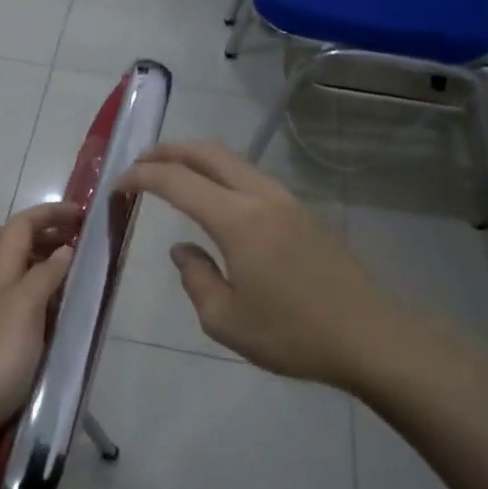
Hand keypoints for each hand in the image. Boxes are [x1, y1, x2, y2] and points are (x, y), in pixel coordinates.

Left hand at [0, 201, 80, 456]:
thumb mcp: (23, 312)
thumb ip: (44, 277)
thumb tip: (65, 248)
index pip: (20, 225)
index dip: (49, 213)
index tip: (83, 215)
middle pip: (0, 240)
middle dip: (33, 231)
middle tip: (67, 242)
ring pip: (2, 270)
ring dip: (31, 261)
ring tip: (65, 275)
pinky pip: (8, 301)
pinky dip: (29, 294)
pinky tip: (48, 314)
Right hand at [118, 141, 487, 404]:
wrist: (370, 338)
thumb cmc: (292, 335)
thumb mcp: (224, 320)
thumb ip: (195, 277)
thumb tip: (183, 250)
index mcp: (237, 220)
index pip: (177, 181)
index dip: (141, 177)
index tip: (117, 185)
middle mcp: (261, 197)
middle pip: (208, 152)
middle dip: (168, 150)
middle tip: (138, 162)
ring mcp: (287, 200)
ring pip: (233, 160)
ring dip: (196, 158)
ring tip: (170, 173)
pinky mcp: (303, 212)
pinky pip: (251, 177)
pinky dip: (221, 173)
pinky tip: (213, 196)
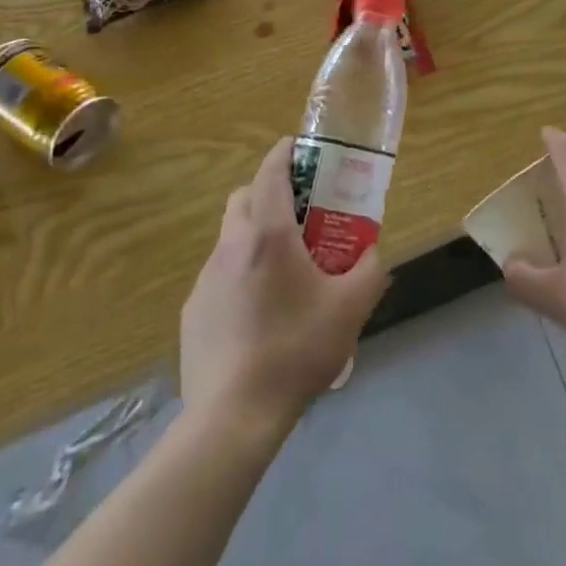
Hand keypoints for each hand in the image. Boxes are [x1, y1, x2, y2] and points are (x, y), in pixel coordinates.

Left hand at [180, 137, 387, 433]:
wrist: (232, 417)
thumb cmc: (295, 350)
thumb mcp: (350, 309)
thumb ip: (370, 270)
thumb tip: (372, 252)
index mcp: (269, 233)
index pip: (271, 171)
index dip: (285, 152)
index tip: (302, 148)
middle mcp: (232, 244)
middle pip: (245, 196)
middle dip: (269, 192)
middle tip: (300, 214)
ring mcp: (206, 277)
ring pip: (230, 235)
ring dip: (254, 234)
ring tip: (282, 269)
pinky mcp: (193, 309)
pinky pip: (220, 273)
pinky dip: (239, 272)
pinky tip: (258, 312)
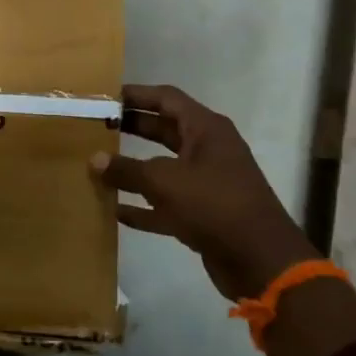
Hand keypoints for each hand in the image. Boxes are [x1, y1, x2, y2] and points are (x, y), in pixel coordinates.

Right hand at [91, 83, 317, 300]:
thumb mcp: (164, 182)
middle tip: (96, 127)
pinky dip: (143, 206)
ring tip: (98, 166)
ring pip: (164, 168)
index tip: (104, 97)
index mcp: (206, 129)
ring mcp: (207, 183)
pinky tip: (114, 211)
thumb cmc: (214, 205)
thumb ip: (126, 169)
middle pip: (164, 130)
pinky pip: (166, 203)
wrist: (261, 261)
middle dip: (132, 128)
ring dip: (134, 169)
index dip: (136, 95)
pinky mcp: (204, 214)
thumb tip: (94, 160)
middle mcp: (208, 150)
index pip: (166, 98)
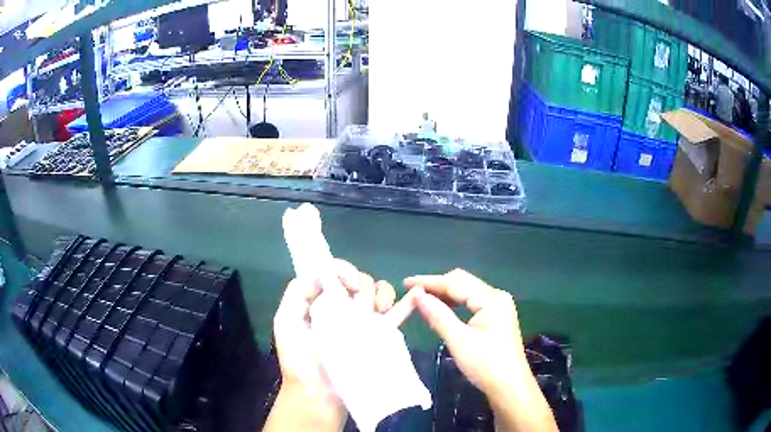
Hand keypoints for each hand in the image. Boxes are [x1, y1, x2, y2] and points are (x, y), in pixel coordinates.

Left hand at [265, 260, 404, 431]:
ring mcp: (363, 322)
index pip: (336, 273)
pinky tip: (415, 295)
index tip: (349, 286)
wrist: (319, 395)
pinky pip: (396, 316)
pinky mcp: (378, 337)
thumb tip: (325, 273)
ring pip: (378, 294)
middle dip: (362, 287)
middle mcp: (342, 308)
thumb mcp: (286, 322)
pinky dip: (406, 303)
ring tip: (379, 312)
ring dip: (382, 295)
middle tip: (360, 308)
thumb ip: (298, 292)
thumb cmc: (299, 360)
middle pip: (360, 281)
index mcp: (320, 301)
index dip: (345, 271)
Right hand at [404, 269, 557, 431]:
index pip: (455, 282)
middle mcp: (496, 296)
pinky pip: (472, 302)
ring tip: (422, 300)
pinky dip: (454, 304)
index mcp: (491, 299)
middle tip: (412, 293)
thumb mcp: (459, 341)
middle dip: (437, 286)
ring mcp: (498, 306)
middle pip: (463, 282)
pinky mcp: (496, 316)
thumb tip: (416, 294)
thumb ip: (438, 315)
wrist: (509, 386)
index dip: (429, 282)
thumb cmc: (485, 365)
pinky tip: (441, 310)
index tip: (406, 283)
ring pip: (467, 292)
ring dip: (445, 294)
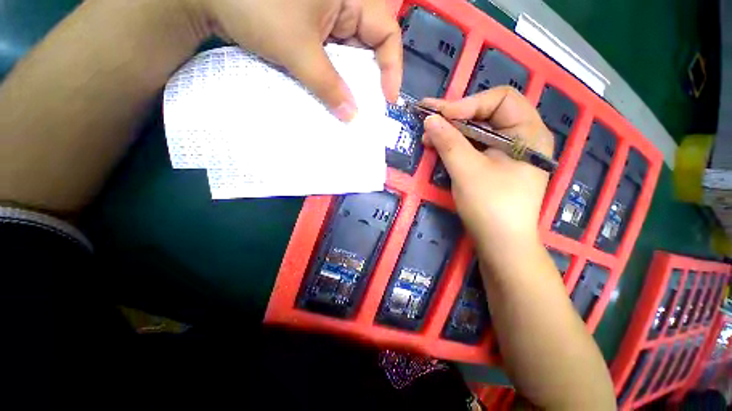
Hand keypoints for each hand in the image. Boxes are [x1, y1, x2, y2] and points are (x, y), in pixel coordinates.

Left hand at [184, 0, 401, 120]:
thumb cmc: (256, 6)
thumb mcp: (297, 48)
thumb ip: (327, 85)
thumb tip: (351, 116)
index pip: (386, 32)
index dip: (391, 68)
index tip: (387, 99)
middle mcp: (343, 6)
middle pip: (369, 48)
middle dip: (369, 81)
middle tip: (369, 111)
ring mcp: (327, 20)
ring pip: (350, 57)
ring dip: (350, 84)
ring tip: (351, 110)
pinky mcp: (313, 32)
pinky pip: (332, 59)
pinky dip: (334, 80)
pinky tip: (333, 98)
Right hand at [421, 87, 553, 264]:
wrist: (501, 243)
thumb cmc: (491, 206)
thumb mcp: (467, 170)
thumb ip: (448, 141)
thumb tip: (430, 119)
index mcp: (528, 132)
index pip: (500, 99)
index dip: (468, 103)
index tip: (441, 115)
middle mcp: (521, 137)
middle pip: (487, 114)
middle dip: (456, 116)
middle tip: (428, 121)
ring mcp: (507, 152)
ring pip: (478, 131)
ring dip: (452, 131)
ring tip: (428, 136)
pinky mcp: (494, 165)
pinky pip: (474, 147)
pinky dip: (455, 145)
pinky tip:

^^^^^^^^^^^^^^^^

§ What the task asks
Every line of the listing should be repeated exactly; no picture should appear.

§ The answer
Hand keypoints for each hand in the image. Boxes are [x1, y1, x2, y2] and points are (x, y), in pixel coordinates.

Left hand at [0, 201, 80, 456]:
thumb mcp: (23, 312)
thumb ip: (44, 277)
thumb tip: (65, 248)
index pip: (20, 225)
index dip: (49, 213)
index tip: (83, 215)
middle pip: (0, 240)
middle dip: (33, 231)
middle tip: (67, 242)
ring pip: (2, 270)
ring dip: (31, 261)
ring tip: (65, 275)
pinky pip: (8, 301)
pinky dip: (29, 294)
pinky tip: (48, 314)
Right hand at [118, 141, 487, 404]:
wrist: (370, 338)
thumb cmc: (292, 335)
thumb mcp: (224, 320)
thumb ip: (195, 277)
thumb tip: (183, 250)
index mcp: (237, 220)
index pip: (177, 181)
index dip: (141, 177)
index tip: (117, 185)
middle mcp: (261, 197)
middle pip: (208, 152)
middle dip: (168, 150)
middle tip: (138, 162)
ring mcp: (287, 200)
ring pip: (233, 160)
ring dip: (196, 158)
ring tip: (170, 173)
pinky mcp: (303, 212)
pinky pip: (251, 177)
pinky dip: (221, 173)
pinky tip: (213, 196)
Hand keypoints for each hand in the image. Boxes are [x1, y1, x2, y2] and points are (x, y), in pixel coordinates.

Left hand at [180, 137, 387, 433]:
wrist: (232, 417)
thumb cmc: (295, 350)
thumb mcp: (350, 309)
thumb ip: (370, 270)
thumb tip: (372, 252)
index mcp: (269, 233)
index pip: (271, 171)
index dip: (285, 152)
index tip: (302, 148)
middle mcp: (232, 244)
middle pip: (245, 196)
middle dip: (269, 192)
middle tip: (300, 214)
ring mcp: (206, 277)
ring pip: (230, 235)
ring dip: (254, 234)
ring tip: (282, 269)
pinky mcp: (193, 309)
pinky pip: (220, 273)
pinky dip: (239, 272)
pinky tip: (258, 312)
Hand keypoints for each hand in the image. Boxes are [x1, y1, x2, y2] and points are (x, y), in pixel coordinates.

Right hand at [91, 83, 317, 300]:
thumb mcp: (164, 182)
middle tip: (96, 127)
pinky dip: (143, 206)
ring tip: (98, 166)
ring pip: (164, 168)
index tip: (104, 97)
index mcp: (206, 129)
ring mcp: (207, 183)
pinky tip: (114, 211)
thumb cmc: (214, 205)
thumb ip: (126, 169)
middle pip: (164, 130)
pinky pip: (166, 203)
wrist: (261, 261)
middle dip: (132, 128)
ring dip: (134, 169)
index dip: (136, 95)
pinky mcp: (204, 214)
thumb tip: (94, 160)
middle mcp: (208, 150)
index pip: (166, 98)
Hand keypoints for each hand in the image. Boxes are [x1, y1, x2, y2] and points are (x, y), in pixel coordinates.

Left hand at [265, 260, 404, 431]:
ring mcp: (363, 322)
index pip: (336, 273)
pinky tip: (415, 295)
index tip: (349, 286)
wrist: (319, 395)
pinky pip: (396, 316)
pinky mcp: (378, 337)
thumb tip: (325, 273)
ring pip: (378, 294)
middle dip: (362, 287)
middle mcp: (342, 308)
thumb mcp: (286, 322)
pinky dip: (406, 303)
ring tip: (379, 312)
ring dip: (382, 295)
middle tip: (360, 308)
thumb ip: (298, 292)
thumb cmc: (299, 360)
middle pip: (360, 281)
index mcp: (320, 301)
index dip: (345, 271)
Right hand at [404, 269, 557, 431]:
index pip: (455, 282)
middle mcp: (496, 296)
pinky pip: (472, 302)
ring tip: (422, 300)
pinky dip: (454, 304)
index mcp: (491, 299)
middle tip: (412, 293)
thumb mcp: (459, 341)
middle dip: (437, 286)
ring mcp: (498, 306)
middle pip: (463, 282)
pinky mcp: (496, 316)
thumb tip: (416, 294)
thumb ip: (438, 315)
wrist: (509, 386)
index dip: (429, 282)
thumb cmc: (485, 365)
pinky tip: (441, 310)
index tip: (406, 283)
ring pip: (467, 292)
ring dip: (445, 294)
Hand keypoints for each hand in the image. Boxes are [x1, y1, x2, y2] and points are (x, y), in pixel coordinates.

Left hand at [184, 0, 401, 120]:
thumb cmc: (256, 6)
thumb mcp: (297, 48)
thumb ip: (327, 85)
thumb tip: (351, 116)
index pip: (386, 32)
index dip: (391, 68)
index tip: (387, 99)
middle mcp: (343, 6)
middle pip: (369, 48)
middle dip: (369, 81)
middle tip: (369, 111)
ring mcp: (327, 20)
ring pip: (350, 57)
ring dip: (350, 84)
ring tip: (351, 110)
pinky mcp: (313, 32)
pinky pip: (332, 59)
pinky dip: (334, 80)
pinky tip: (333, 98)
Right hand at [421, 87, 553, 264]:
wrist: (501, 243)
thumb cmc: (491, 206)
thumb mcp: (467, 170)
thumb ip: (448, 141)
thumb tip: (430, 119)
index mcp: (528, 132)
index pip: (500, 99)
index dip: (468, 103)
index tip: (441, 115)
middle mcp: (521, 137)
middle pip: (487, 114)
middle dip: (456, 116)
middle tip: (428, 121)
ring mcp: (507, 152)
ring pip: (478, 131)
ring dip: (452, 131)
ring tip: (428, 136)
pinky mcp: (494, 165)
pinky pip: (474, 147)
pinky dip: (455, 145)
pinky tip:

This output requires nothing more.